## GIVEN TEXT

Re: [PATCH mm-new v2] mm/memcontrol: Flush stats when write stat file

linux-mm.kvack.org archive mirror
 help / color / mirror / Atom feed

From: Leon Huang Fu <leon.huangfu@shopee.com>
To: shakeel.butt@linux.dev
Cc: akpm@linux-foundation.org, cgroups@vger.kernel.org,
	corbet@lwn.net, hannes@cmpxchg.org, inwardvessel@gmail.com,
	jack@suse.cz, joel.granados@kernel.org, kyle.meyer@hpe.com,
	lance.yang@linux.dev, laoar.shao@gmail.com,
	leon.huangfu@shopee.com, linux-doc@vger.kernel.org,
	linux-kernel@vger.kernel.org, linux-mm@kvack.org,
	mclapinski@google.com, mhocko@kernel.org, muchun.song@linux.dev,
	roman.gushchin@linux.dev, yosry.ahmed@linux.dev
Subject: Re: [PATCH mm-new v2] mm/memcontrol: Flush stats when write stat file
Date: Mon, 10 Nov 2025 14:37:57 +0800	[thread overview]
Message-ID: <20251110063757.86725-1-leon.huangfu@shopee.com> (raw)
In-Reply-To: <blygjeudtqyxk7bhw5ycveofo4e322nycxyvupdnzq3eg7qtpo@cya4bifb2dlk>

On Fri, Nov 7, 2025 at 7:56 AM Shakeel Butt <shakeel.butt@linux.dev> wrote:
>
> On Thu, Nov 06, 2025 at 11:30:45AM +0800, Leon Huang Fu wrote:
> > On Thu, Nov 6, 2025 at 9:19 AM Shakeel Butt <shakeel.butt@linux.dev> wrote:
> > >
> > > +Yosry, JP
> > >
> > > On Wed, Nov 05, 2025 at 03:49:16PM +0800, Leon Huang Fu wrote:
> > > > On high-core count systems, memory cgroup statistics can become stale
> > > > due to per-CPU caching and deferred aggregation. Monitoring tools and
> > > > management applications sometimes need guaranteed up-to-date statistics
> > > > at specific points in time to make accurate decisions.
> > >
> > > Can you explain a bit more on your environment where you are seeing
> > > stale stats? More specifically, how often the management applications
> > > are reading the memcg stats and if these applications are reading memcg
> > > stats for each nodes of the cgroup tree.
> > >
> > > We force flush all the memcg stats at root level every 2 seconds but it
> > > seems like that is not enough for your case. I am fine with an explicit
> > > way for users to flush the memcg stats. In that way only users who want
> > > to has to pay for the flush cost.
> > >
> >
> > Thanks for the feedback. I encountered this issue while running the LTP
> > memcontrol02 test case [1] on a 256-core server with the 6.6.y kernel on XFS,
> > where it consistently failed.
> >
> > I was aware that Yosry had improved the memory statistics refresh mechanism
> > in "mm: memcg: subtree stats flushing and thresholds" [2], so I attempted to
> > backport that patchset to 6.6.y [3]. However, even on the 6.15.0-061500-generic
> > kernel with those improvements, the test still fails intermittently on XFS.

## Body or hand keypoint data
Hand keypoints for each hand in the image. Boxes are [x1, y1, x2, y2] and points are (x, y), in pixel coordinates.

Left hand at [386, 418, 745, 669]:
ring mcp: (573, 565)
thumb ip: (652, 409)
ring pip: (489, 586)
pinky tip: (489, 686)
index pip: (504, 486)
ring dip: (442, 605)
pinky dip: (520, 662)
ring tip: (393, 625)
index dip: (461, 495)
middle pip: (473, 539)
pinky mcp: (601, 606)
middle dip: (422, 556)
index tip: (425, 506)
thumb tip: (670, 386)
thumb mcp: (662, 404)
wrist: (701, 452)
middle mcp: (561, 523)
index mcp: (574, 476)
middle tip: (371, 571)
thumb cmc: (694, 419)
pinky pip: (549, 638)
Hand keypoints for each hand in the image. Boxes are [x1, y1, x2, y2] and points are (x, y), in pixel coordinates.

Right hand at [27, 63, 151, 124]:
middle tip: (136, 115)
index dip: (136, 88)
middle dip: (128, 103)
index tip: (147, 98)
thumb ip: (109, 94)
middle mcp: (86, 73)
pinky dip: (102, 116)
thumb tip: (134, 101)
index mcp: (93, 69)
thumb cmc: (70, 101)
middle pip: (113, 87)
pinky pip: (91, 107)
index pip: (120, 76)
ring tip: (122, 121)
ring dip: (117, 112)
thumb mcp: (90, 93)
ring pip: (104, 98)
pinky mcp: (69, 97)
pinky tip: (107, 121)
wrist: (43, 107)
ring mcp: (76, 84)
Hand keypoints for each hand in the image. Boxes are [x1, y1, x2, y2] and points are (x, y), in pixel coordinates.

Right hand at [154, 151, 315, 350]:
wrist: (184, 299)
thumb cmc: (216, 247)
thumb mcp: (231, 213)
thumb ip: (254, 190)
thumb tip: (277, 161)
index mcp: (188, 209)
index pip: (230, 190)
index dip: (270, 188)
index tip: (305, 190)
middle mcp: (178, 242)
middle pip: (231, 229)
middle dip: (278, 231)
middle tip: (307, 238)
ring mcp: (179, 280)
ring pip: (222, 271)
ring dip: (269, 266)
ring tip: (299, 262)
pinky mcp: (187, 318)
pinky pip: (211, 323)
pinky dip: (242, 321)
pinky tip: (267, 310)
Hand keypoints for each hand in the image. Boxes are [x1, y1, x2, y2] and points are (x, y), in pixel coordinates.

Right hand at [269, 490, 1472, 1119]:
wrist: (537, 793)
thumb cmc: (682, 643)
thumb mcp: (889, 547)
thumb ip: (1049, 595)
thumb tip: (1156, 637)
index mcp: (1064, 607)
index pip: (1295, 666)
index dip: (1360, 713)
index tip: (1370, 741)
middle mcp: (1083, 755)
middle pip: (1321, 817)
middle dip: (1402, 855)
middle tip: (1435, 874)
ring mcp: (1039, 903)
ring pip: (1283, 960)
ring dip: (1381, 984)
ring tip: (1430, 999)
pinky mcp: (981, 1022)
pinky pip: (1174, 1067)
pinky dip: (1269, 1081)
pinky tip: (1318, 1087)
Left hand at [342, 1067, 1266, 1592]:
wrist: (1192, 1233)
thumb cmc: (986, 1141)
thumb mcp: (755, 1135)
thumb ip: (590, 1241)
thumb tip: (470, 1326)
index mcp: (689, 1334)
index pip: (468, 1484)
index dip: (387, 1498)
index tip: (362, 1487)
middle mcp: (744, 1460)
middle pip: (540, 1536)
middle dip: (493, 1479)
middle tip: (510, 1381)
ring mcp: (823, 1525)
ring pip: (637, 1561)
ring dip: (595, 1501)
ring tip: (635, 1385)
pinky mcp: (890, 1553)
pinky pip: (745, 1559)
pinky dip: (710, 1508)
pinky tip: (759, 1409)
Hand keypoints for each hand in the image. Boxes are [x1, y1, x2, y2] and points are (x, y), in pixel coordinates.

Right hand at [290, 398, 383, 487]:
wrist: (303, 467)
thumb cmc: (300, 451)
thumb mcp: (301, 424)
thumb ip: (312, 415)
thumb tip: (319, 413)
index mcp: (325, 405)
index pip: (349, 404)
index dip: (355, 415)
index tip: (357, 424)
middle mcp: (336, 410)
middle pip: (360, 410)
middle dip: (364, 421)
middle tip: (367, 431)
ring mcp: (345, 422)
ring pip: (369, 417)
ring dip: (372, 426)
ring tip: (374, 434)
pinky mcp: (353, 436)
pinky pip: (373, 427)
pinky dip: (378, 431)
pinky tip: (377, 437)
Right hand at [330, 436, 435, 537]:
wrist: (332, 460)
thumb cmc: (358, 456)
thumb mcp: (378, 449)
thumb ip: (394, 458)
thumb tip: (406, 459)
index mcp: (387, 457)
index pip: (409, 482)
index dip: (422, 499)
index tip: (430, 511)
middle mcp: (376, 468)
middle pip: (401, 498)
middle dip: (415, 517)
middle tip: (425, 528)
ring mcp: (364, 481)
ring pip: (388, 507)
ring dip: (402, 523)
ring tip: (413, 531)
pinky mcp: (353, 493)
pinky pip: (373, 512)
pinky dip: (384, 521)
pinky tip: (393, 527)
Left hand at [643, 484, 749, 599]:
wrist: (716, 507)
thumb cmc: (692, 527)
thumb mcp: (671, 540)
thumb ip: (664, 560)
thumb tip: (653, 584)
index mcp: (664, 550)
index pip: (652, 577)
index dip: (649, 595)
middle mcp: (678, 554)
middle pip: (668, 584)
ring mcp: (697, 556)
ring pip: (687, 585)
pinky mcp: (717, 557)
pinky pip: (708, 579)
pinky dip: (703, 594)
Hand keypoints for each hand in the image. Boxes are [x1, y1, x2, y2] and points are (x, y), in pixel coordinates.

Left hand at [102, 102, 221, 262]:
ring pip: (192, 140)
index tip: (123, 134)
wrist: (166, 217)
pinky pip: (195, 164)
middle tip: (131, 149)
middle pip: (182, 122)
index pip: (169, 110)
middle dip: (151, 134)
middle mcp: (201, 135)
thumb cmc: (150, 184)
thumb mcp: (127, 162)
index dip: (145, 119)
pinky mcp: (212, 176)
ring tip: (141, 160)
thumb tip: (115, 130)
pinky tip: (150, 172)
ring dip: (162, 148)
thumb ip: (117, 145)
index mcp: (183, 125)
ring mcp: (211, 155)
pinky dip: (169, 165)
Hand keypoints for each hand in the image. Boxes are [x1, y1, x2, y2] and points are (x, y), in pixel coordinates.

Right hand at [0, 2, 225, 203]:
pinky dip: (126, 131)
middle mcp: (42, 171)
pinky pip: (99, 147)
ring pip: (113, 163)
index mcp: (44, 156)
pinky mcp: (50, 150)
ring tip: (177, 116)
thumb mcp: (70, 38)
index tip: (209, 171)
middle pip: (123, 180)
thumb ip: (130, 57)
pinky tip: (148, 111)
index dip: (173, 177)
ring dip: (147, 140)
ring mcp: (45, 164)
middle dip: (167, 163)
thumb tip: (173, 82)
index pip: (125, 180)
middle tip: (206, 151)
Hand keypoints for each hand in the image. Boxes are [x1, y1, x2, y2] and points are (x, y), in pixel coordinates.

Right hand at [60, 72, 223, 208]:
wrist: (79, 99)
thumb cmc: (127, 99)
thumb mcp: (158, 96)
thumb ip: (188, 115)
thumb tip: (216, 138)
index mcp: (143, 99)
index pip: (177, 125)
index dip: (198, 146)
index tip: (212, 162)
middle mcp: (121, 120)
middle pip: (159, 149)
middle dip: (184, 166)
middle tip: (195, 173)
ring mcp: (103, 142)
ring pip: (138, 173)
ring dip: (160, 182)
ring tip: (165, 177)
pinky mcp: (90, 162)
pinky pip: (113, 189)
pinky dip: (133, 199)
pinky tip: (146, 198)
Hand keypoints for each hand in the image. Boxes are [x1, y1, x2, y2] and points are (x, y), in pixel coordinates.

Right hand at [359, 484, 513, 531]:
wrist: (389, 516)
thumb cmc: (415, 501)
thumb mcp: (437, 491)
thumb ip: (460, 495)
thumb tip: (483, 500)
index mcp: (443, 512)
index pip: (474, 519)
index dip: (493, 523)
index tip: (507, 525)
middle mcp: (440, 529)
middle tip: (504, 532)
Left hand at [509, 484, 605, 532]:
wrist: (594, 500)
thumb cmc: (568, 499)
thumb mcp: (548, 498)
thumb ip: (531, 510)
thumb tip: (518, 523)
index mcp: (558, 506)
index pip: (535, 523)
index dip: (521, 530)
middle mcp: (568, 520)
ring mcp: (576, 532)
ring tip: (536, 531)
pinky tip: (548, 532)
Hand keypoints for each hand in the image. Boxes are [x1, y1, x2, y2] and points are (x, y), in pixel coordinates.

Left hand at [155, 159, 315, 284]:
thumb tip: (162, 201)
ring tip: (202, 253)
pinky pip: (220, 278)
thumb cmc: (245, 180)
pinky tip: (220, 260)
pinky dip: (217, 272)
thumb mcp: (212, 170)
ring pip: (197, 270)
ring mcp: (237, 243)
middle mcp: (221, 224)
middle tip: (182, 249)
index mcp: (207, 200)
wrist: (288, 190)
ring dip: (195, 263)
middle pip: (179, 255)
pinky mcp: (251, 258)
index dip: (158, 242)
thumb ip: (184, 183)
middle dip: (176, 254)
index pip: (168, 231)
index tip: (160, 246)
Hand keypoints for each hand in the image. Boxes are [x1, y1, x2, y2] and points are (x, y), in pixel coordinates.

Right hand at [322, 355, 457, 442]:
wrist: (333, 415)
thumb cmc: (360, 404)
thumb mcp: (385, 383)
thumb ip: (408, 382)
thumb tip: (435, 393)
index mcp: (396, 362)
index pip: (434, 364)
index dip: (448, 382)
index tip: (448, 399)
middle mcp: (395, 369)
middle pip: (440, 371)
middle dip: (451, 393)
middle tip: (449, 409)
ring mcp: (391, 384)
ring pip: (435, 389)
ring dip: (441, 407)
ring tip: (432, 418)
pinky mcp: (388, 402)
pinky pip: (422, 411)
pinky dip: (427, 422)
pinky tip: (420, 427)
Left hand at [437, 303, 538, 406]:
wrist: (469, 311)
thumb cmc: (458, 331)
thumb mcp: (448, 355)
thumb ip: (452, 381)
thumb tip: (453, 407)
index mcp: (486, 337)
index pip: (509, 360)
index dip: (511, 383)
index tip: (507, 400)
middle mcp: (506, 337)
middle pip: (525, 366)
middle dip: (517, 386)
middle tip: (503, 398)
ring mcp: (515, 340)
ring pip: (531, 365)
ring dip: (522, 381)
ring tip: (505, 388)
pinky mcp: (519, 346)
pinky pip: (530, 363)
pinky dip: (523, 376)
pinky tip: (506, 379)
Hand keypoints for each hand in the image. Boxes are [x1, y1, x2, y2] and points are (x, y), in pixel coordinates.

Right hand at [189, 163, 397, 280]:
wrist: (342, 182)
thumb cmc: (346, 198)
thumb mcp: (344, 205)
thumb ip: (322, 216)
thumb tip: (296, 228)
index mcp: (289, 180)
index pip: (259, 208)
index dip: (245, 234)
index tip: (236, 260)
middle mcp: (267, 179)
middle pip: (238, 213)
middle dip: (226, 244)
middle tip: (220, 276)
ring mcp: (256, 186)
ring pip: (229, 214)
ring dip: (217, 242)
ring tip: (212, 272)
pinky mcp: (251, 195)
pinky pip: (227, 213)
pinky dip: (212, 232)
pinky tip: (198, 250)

## REQUIRED ACTIONS
A) Which Cc addresses in the memcg stats thread use the linux.dev domain? List them all.
B) According to the memcg stats thread, how often are all memcg stats force flushed at root level?
C) Continue the memcg stats thread from the point where it stops.

## ANSWERS
A)
lance.yang@linux.dev
muchun.song@linux.dev
roman.gushchin@linux.dev
yosry.ahmed@linux.dev

B) Every 2 seconds.

C)
> >
> > I've created a simplified reproducer that mirrors the LTP test behavior. The
> > test allocates 50 MiB of page cache and then verifies that memory.current and
> > memory.stat's "file" field are approximately equal (within 5% tolerance).
> >
> > The failure pattern looks like:
> >
> >   After alloc: memory.current=52690944, memory.stat.file=48496640, size=52428800
> >   Checks: current>=size=OK, file>0=OK, current~=file(5%)=FAIL
> >
> > Here's the reproducer code and test script (attached below for reference).
> >
> > To reproduce on XFS:
> >   sudo ./run.sh --xfs
> >   for i in {1..100}; do sudo ./run.sh --run; echo "==="; sleep 0.1; done
> >   sudo ./run.sh --cleanup
> >
> > The test fails sporadically, typically a few times out of 100 runs, confirming
> > that the improved flush isn't sufficient for this workload pattern.
>
> I was hoping that you have a real world workload/scenario which is
> facing this issue. For the test a simple 'sleep 2' would be enough.
> Anyways that is not an argument against adding an inteface for flushing.
>

Fair point. I haven't encountered a production issue yet - this came up during
our kernel testing phase on high-core count servers (224-256 cores) before
deploying to production.

The LTP test failure was the indicator that prompted investigation. While
adding 'sleep 2' would fix the test, it highlights a broader concern: on these
high-core systems, the batching threshold (MEMCG_CHARGE_BATCH * num_online_cpus)
can accumulate 14K-16K events before auto-flush, potentially causing significant
staleness for workloads that need timely statistics.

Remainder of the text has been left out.